The interactive and reactive nature of the bidding problem lends itself to a bandit or reinforcement learning formulation, where a bidding strategy can be optimised to maximise cumulative rewards. Several design choices then need to be made regarding parameterisation, model-based or model-free approaches, and the formulation of the objective function. This work provides a unified framework for such “learning to bid” methods, showing how many existing approaches fall under the value-based paradigm. We then introduce novel policy-based and doubly robust formulations of the bidding problem. To allow for reliable and reproducible offline validation of such methods without relying on sensitive proprietary data, we introduce AuctionGym: a simulation environment that enables the use of bandit learning for bidding strategies in online advertising auctions. We present results from a suite of experiments under varying environmental conditions, unveiling insights that can guide practitioners who need to decide on a model class. Empirical observations highlight the effectiveness of our newly proposed methods. AuctionGym is released under an open-source license, and we expect the research community to benefit from this tool.
The bidding Objective
High-level overview of a real-time-bidding flow in computational advertising
U = W(V − P) \tag{1}
where U is the utility, W is the weight, V is the value, and P is the price. The value V is the expected value of the impression, and the price P is the bid amount.

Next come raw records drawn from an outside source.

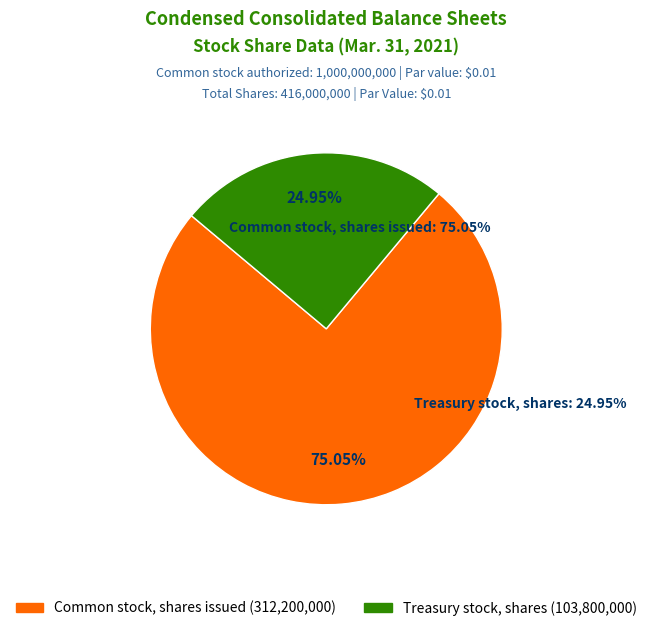

How many slices are in this pie chart?

2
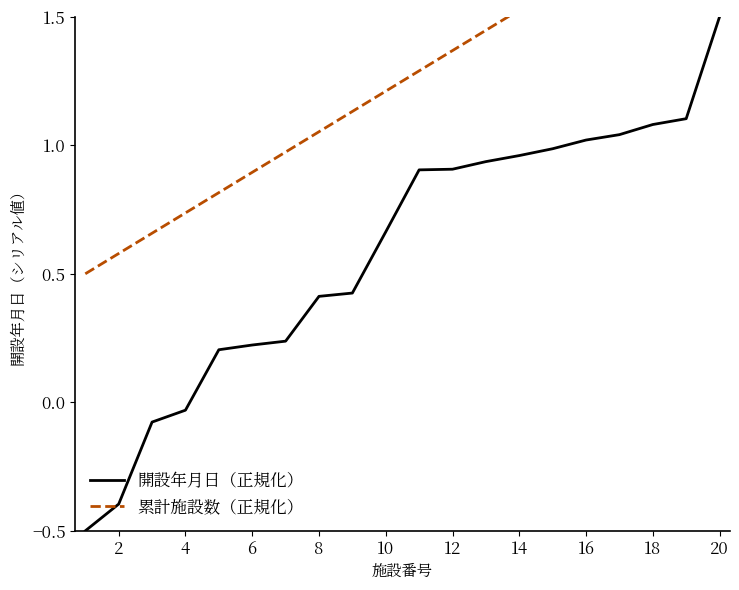

The 開設年月日（正規化） series shows 1.5 at 20. True or false?

True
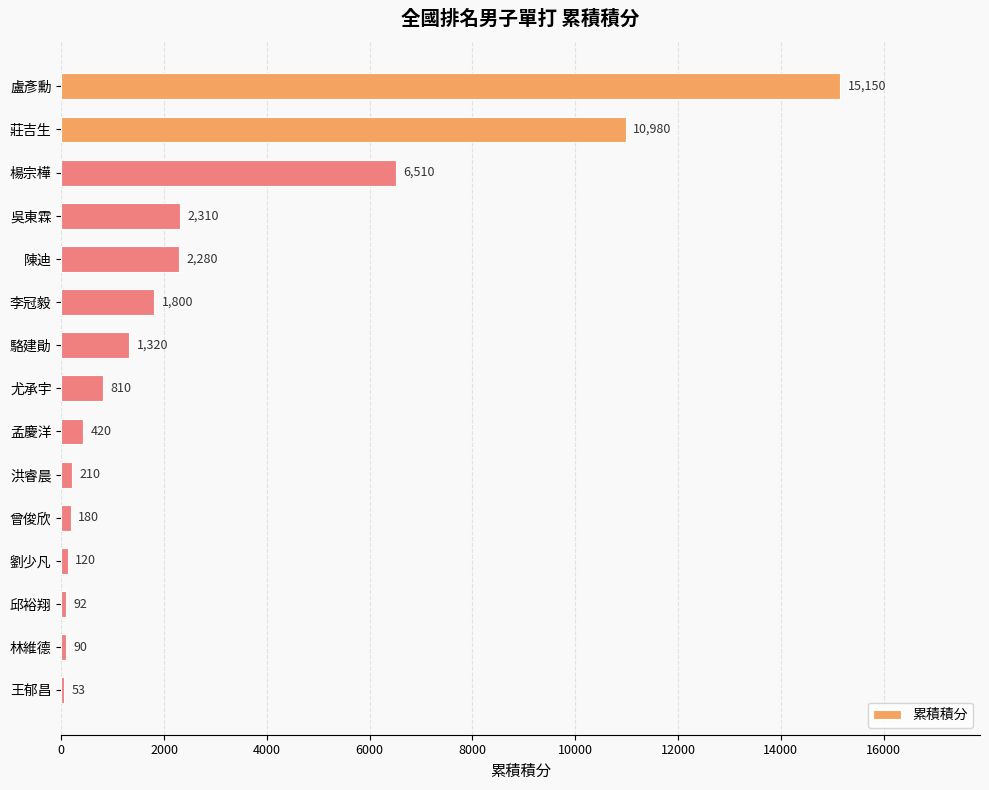

What is the change in value from 陳迪 to 劉少凡?

-2160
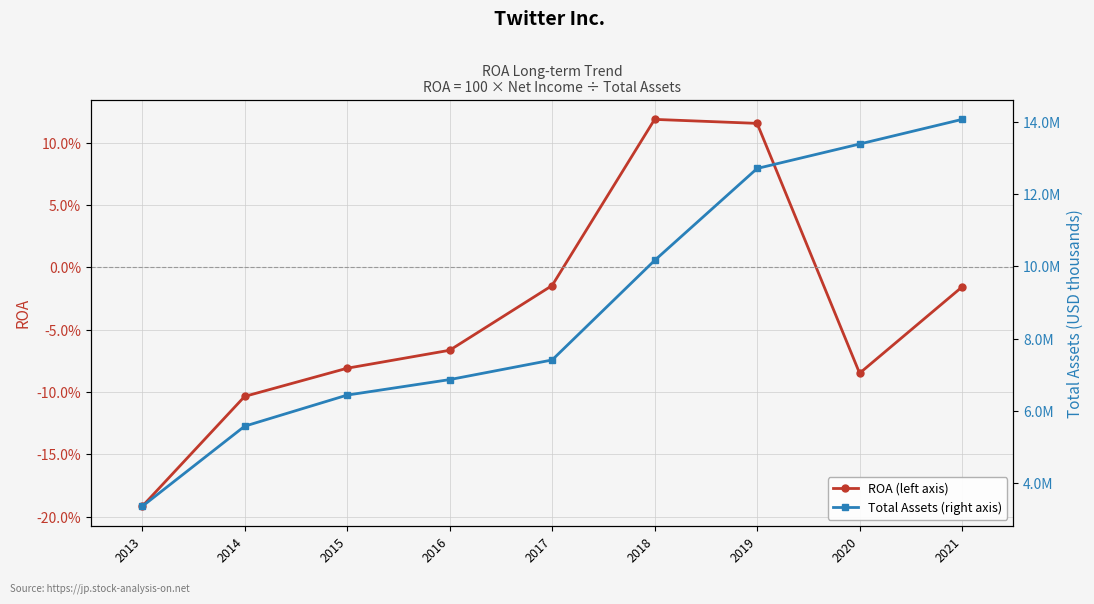

Which series has the widest spread of values?

Total Assets (right axis)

The utility U is the loss function. The goal is to maximize the utility U according to some contextual policy \pi(B\mid A; X).
Choosing a Counterfactual Estimator
- Value-based Estimation (The “Direct Method”) High Bias model P(win|bid)
- Policy-based Estimation (IPS) High Variance
- Doubly Robust Estimation Unbiased, lower variance
How do you evaluate this?
- Offline: use counterfactual estimators . . . > “When a measure becomes a target, it ceases to be a good measure” (Goodhart’s Law)
- Online: A/B-tests span weeks, require production-level prototypes, …
- Simulate
- What do they mean that “auctions are not incentive compatible”?
- Marketing are the worst POMDPs. Testing real stuff is very hard so a good environment might help.
- Simulation is very powerfull as it allows to know the ground truth.
- However its not easy to simulate the real world and any discrepency may lead to unrealistic results.